So, we have some publishers in our department who have a passion for interlinking their MS Office documents (Word and Excel mainly) with relative hyperlinks. Then they publish them on our intranet website.
EDIT - I'm clarifying the issue cause the two answers missed the point.
In Excel and other Office documents, the hyperlinks are relatively pathed, and they do not include any explicit protocol.
When opened from the file system (Windows Explorer) these paths work (as expected).
When a hyperlink to this document is selected from a webpage, all browsers prompt the user to Open or Save the file. In all cases I am discussing here, the user is clicking "Open".
In Firefox, Chrome, and Opera, the Excel application is opened, and the relative links now use the
file://protocol and attempt to relative path from the cached copy.
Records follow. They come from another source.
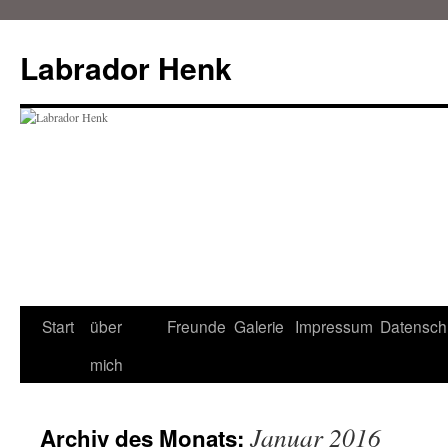
Zum
Inhalt
Labrador Henk
springen
Start
über
Freunde
Galerie
Impressum
Datensch
mich
Januar 2016
Archiv des Monats: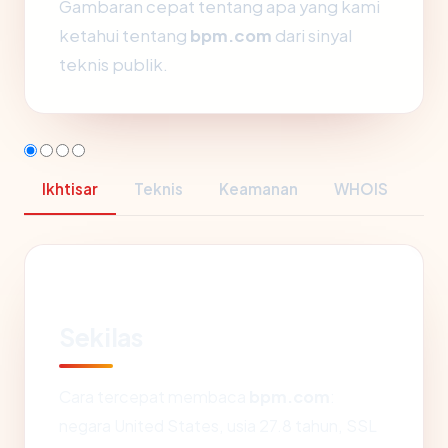
Gambaran cepat tentang apa yang kami
ketahui tentang
bpm.com
dari sinyal
teknis publik.
Ikhtisar
Teknis
Keamanan
WHOIS
Sekilas
Cara tercepat membaca
bpm.com
:
negara United States, usia 27.8 tahun, SSL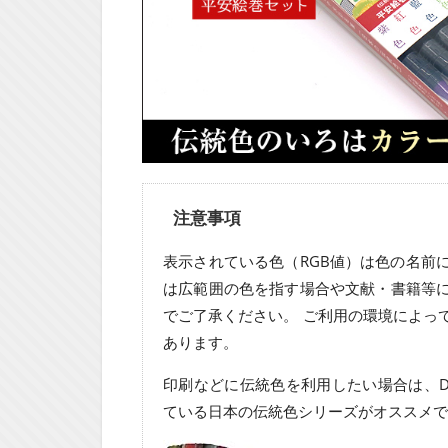
注意事項
表示されている色（RGB値）は色の名前
は広範囲の色を指す場合や文献・書籍等
でご了承ください。 ご利用の環境によっ
あります。
印刷などに伝統色を利用したい場合は、D
ている日本の伝統色シリーズがオススメで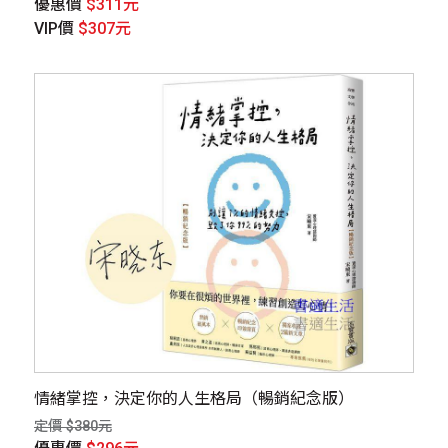
優惠價
$311元
VIP價
$307元
情緒掌控，決定你的人生格局（暢銷紀念版）
定價 $380元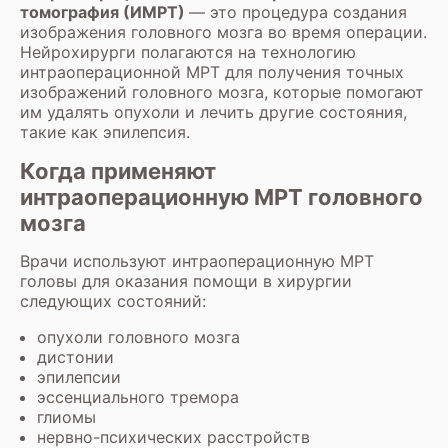
томография (ИМРТ)
— это процедура создания
изображения головного мозга во время операции.
Нейрохирурги
полагаются на технологию
интраоперационной МРТ для получения точных
изображений головного мозга, которые помогают
им удалять опухоли и лечить другие состояния,
такие как эпилепсия.
Когда применяют
интраоперационную МРТ головного
мозга
Врачи используют интраоперационную
МРТ
головы
для оказания помощи в хирургии
следующих состояний:
опухоли головного мозга
дистонии
эпилепсии
эссенциального тремора
глиомы
нервно-психических расстройств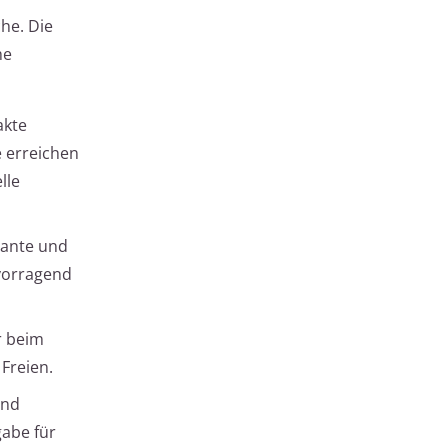
he. Die
he
akte
 erreichen
lle
tante und
rvorragend
r beim
Freien.
ind
gabe für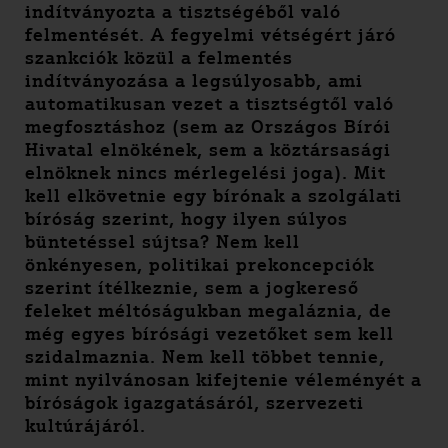
indítványozta a tisztségéből való
felmentését. A fegyelmi vétségért járó
szankciók közül a felmentés
indítványozása a legsúlyosabb, ami
automatikusan vezet a tisztségtől való
megfosztáshoz (sem az Országos Bírói
Hivatal elnökének, sem a köztársasági
elnöknek nincs mérlegelési joga). Mit
kell elkövetnie egy bírónak a szolgálati
bíróság szerint, hogy ilyen súlyos
büntetéssel sújtsa? Nem kell
önkényesen, politikai prekoncepciók
szerint ítélkeznie, sem a jogkereső
feleket méltóságukban megaláznia, de
még egyes bírósági vezetőket sem kell
szidalmaznia. Nem kell többet tennie,
mint nyilvánosan kifejtenie véleményét a
bíróságok igazgatásáról, szervezeti
kultúrájáról.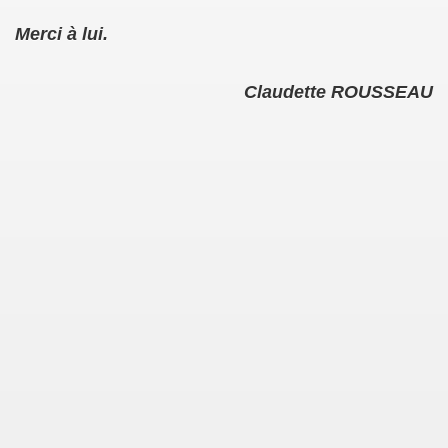
Merci à lui.
Claudette ROUSSEAU
ISLATIVES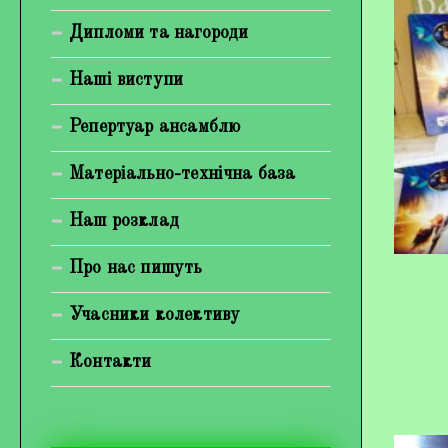
Богуненко Денис Олександрович
Дипломи та нагороди
Гірієнко Ірина Михайлівна
Наші виступи
Галерея
Репертуар ансамблю
Відеогалерея
Матеріально-технічна база
Фотогалерея
Наш розклад
Про нас пишуть
Учасники колективу
Контакти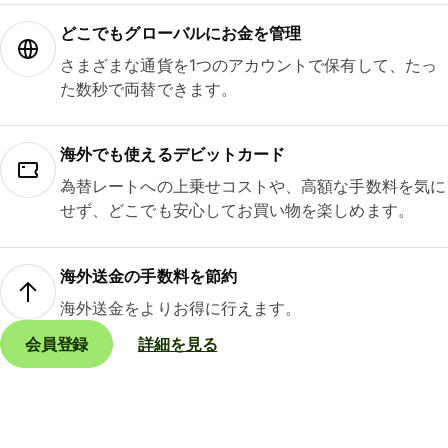
どこでもグ⁠ロ⁠ー⁠バ⁠ルにお金を管理
さまざまな通貨を1つのアカウントで保有して、たっ
た数秒で両替できます。
海外でも使えるデビットカード
為替レートへの上乗せコストや、高額な手数料を気に
せず、どこでも安心してお買い物を楽しめます。
海外送金の手数料を節約
海外送金をよりお得に行えます。
会員登録
詳細を見る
They are broken as expected, as the linked files do not exist in cache.
However, when opened from the Internet Explorer browser, the Excel client is launched, but floating over the hyperlinks, they are fully qualified addresses using the
http://protocol, as if the file was being served up by IIS like a web page.
So yes... it is something about the Micrsoft products (IIS, IE, and/or Office) and how they work together.
My question is How and Why would Excel be able to map the relatively pathed hyperlinks within itself to the fully qualified web address of where it was linked from?